Ivan knew everything, but still welcomed her with open arms at our wedding, the same arms that had held me a hundred times the month before.

I think about how I recognized something in him when he walked down that road toward me, all those years ago, when we were both wrong for each other, not at all ready, something that I can't name even now.

I told him about it a few months ago, and without missing a beat he said Sure. I felt the same thing. Whatever it is.

Whatever it is. I read the book that he heard about on his podcast and wrote down, carefully, on the slip of paper. I loved it. When I told him this, he smiled.
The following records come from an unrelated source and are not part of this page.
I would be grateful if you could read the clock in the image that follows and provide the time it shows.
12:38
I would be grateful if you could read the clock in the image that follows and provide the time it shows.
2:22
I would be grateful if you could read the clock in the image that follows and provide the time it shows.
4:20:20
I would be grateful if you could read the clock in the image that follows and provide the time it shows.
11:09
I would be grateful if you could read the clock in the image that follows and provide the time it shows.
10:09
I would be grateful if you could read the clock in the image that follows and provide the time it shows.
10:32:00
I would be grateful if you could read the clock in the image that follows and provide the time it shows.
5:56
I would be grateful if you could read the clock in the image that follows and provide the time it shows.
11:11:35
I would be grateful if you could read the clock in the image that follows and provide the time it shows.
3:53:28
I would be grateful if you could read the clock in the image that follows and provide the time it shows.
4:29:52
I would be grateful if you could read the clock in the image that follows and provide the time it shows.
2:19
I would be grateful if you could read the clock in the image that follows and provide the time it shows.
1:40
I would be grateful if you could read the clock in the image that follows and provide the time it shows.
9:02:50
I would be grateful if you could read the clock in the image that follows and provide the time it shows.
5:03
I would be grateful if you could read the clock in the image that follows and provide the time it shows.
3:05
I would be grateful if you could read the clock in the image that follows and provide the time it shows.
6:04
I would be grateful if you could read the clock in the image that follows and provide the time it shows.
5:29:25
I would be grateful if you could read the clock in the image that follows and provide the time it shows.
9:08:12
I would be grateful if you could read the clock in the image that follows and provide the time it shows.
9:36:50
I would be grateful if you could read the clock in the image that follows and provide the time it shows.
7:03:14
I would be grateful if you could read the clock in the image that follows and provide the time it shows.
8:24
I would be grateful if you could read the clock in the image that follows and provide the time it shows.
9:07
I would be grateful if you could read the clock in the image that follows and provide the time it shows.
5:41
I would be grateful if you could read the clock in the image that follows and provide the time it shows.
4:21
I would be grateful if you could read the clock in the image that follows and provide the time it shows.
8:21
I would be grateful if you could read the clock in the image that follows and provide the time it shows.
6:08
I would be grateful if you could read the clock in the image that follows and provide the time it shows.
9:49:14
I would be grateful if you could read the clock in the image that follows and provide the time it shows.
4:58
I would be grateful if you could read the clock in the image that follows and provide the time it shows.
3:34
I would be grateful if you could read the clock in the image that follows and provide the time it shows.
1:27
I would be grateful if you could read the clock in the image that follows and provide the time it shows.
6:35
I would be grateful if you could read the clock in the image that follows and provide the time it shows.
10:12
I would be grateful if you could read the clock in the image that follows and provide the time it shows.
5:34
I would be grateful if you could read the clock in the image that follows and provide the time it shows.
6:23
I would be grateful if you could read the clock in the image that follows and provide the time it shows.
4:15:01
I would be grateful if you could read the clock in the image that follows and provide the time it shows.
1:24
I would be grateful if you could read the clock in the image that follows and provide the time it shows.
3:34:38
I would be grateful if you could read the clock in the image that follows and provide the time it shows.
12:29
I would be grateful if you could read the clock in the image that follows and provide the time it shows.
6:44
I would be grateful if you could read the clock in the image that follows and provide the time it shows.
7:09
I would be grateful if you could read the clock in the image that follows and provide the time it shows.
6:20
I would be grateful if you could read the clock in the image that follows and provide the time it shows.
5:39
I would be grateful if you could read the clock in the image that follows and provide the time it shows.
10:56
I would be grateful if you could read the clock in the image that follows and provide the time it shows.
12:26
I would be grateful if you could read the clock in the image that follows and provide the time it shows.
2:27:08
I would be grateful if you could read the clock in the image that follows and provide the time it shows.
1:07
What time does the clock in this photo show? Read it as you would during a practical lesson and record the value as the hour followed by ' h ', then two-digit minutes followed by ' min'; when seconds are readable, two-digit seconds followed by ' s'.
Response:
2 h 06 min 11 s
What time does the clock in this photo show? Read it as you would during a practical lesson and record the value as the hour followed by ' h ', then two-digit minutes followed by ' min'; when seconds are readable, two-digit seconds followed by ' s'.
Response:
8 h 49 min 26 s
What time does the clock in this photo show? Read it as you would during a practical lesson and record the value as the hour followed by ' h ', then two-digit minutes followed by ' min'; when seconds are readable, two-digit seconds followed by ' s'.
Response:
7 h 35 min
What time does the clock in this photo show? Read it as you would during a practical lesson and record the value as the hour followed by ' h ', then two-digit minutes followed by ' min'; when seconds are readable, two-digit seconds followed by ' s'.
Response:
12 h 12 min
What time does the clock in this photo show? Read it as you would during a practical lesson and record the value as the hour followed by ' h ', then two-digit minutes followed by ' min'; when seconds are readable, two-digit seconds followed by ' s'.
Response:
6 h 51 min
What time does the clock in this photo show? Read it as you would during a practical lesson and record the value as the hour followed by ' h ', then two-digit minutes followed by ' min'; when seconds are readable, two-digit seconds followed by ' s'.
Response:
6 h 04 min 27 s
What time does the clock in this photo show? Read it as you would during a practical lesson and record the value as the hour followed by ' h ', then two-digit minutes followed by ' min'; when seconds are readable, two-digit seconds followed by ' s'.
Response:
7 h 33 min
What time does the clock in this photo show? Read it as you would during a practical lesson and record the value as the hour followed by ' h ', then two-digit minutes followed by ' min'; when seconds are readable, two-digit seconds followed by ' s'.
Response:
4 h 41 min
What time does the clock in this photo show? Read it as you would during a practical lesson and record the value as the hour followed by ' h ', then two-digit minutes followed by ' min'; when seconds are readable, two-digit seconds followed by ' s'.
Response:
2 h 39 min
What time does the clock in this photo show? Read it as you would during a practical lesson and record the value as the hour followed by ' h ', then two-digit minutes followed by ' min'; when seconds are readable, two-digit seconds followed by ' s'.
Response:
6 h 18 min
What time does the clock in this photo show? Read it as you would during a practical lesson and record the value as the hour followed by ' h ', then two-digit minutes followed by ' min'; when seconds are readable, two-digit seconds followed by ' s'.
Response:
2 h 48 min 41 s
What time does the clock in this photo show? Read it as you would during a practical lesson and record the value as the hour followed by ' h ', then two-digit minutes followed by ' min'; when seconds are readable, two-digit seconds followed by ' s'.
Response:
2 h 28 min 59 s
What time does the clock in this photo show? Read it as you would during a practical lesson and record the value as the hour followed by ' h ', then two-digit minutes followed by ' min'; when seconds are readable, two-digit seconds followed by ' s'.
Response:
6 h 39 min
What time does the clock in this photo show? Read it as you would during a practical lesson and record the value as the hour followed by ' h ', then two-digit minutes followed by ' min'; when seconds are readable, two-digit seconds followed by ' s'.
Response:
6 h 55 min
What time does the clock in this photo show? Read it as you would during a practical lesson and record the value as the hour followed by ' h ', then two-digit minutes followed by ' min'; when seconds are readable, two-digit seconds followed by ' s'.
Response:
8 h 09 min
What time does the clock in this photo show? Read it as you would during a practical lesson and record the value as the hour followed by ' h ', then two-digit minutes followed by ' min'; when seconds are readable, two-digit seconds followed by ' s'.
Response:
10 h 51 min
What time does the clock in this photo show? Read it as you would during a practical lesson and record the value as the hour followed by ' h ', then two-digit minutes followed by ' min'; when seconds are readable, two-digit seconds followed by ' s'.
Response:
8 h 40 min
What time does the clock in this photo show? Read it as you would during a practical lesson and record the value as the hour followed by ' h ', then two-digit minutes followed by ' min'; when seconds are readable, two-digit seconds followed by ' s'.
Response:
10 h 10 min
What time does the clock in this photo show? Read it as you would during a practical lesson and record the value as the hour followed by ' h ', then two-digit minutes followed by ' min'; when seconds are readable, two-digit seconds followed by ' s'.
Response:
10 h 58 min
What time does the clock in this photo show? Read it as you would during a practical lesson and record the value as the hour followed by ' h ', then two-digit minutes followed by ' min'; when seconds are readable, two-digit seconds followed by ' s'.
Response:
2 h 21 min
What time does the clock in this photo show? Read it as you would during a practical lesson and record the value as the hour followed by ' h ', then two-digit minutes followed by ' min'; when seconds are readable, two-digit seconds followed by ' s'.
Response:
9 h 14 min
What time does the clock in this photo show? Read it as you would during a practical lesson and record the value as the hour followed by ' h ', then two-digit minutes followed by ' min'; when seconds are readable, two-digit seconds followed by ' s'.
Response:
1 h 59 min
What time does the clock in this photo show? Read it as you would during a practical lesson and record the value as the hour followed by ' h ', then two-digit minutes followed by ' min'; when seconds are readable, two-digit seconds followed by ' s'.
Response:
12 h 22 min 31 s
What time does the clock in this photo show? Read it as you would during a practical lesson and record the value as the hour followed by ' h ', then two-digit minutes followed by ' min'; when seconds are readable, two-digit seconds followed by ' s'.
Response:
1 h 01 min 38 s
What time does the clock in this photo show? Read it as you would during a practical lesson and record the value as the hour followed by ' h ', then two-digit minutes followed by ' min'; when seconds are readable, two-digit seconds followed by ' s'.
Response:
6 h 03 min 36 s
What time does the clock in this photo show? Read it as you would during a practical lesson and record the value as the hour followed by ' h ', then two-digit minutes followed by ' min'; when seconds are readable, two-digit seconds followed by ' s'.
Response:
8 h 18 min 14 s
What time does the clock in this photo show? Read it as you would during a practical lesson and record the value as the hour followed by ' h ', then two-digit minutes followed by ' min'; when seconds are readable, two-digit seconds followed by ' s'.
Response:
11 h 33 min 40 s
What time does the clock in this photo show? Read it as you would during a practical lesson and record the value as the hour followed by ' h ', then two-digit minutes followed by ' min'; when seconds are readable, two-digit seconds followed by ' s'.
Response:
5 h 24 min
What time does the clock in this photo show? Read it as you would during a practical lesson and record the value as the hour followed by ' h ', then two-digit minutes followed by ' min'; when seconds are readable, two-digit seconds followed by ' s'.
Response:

There is nothing certain. There is only life. I reach my hand out, tentatively. The wall's still there.

I keep walking away from it, the conviction that I am responsible for all the pain in my life, that I should be punished for wanting more, for pushing for clarity, for reaching for things like kindness, love, respect. For standing up for myself.

My father was hurt but that does not mean that I deserved to be. My friend was hurt but that did not mean I deserved to be. It happened. It mattered. I matter.

I don't know much but I know that now, in a way I didn't before. It's the wall against my hand, the boundary that I won't cross again, the base against which I push off, in new territory. Trusting again. Towards whatever the better thing is.